Bridgemageddon and the lost art of taking our time

The real mission for the next American president may be to persuade us that we can be Americans again. Not this easily-distracted, cynical, tuned-out, Balkanizing mob that hobbles along with an economy that hits 3 percent growth at the best of times, is growing acclimated to slogging along in a waste-deep bureaucratic morass, and endures a public discourse that alternates among the nasty, inane, and petty, punctuated by perpetual cycles of offensiveness and grievances of the offended. We deserve better than a government that falters and flails in the face of drug cartels and gang violence but that can come down like a ton of bricks on big sodas and incandescent light bulbs. The history of this nation was driven by those who overcame the siren call of acquiescence, the anti-rallying cry of, “What’s the use?”

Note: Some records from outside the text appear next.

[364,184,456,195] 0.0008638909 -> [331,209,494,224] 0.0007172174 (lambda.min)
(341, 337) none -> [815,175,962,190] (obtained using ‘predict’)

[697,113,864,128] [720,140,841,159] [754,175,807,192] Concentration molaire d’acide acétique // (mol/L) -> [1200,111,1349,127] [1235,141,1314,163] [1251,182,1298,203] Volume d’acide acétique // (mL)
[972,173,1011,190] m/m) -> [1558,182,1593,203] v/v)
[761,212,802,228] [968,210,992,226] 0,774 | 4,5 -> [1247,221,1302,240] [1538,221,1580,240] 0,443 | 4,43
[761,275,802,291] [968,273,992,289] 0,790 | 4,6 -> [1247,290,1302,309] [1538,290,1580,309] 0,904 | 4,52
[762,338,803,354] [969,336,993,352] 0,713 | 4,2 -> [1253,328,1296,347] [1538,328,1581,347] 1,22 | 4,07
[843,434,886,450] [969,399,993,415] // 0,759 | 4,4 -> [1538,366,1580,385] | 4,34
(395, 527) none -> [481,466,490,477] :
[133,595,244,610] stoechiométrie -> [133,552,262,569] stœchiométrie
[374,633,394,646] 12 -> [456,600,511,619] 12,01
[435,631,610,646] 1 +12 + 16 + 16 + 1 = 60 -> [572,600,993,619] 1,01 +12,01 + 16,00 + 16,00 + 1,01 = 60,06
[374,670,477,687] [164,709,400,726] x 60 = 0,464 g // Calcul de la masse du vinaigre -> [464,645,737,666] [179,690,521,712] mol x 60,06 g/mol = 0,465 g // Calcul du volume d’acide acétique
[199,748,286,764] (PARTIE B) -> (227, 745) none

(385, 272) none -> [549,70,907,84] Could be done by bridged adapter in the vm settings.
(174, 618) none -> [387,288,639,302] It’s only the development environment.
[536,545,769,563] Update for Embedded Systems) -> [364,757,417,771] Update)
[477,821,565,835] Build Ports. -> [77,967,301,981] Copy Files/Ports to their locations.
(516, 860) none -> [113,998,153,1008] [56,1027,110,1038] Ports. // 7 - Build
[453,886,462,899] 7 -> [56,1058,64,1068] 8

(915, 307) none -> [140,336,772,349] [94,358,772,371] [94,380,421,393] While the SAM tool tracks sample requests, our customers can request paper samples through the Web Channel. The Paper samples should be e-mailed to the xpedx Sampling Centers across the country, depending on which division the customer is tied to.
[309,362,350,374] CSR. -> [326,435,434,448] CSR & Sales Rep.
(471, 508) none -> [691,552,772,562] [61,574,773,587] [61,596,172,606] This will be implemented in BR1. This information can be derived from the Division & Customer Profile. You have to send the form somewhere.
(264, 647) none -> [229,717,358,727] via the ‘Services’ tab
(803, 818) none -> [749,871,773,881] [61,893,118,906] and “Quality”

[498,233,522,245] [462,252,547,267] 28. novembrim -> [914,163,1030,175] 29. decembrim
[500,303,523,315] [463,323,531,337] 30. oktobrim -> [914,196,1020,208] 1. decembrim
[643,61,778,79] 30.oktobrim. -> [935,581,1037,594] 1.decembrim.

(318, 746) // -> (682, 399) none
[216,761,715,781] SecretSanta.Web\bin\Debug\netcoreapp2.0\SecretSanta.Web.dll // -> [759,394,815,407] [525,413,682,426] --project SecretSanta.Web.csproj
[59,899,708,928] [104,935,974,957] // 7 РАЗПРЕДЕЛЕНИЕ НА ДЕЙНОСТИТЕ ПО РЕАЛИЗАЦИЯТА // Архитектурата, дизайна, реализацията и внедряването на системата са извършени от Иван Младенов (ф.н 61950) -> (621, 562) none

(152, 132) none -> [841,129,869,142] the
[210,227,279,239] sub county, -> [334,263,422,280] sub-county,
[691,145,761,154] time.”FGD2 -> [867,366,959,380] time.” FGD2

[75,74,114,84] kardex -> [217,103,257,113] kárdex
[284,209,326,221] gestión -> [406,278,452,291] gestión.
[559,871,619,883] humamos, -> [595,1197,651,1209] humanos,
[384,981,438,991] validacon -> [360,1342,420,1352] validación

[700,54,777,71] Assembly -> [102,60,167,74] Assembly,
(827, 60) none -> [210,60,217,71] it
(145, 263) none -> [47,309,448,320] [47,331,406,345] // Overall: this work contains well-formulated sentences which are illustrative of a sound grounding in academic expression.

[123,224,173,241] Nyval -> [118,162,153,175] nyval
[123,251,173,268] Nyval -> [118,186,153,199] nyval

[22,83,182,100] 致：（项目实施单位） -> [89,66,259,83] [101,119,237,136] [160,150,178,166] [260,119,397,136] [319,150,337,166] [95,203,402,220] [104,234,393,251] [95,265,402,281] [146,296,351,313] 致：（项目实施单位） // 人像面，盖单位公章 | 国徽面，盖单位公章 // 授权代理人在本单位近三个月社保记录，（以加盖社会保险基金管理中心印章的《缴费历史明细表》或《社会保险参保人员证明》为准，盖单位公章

Humans are hope-fueled creatures. Anybody who gets up out of bed with a spring in his step does so because he’s got some hope that the next day might be better than the last. Obama’s 2008 campaign tapped into this with remarkable power (and an enthusiastically helpful press). But then again, so did the Tea Party, in its own way. Entrepreneurs, pro athletes – everybody starts by “envisioning a compelling future,” as Tony Robbins, Oprah, and all the lifestyle coaches put it. Hell, even jihadists think that someday they’re going to reinstate the Caliphate and everybody on the planet will think the way they do or be dead.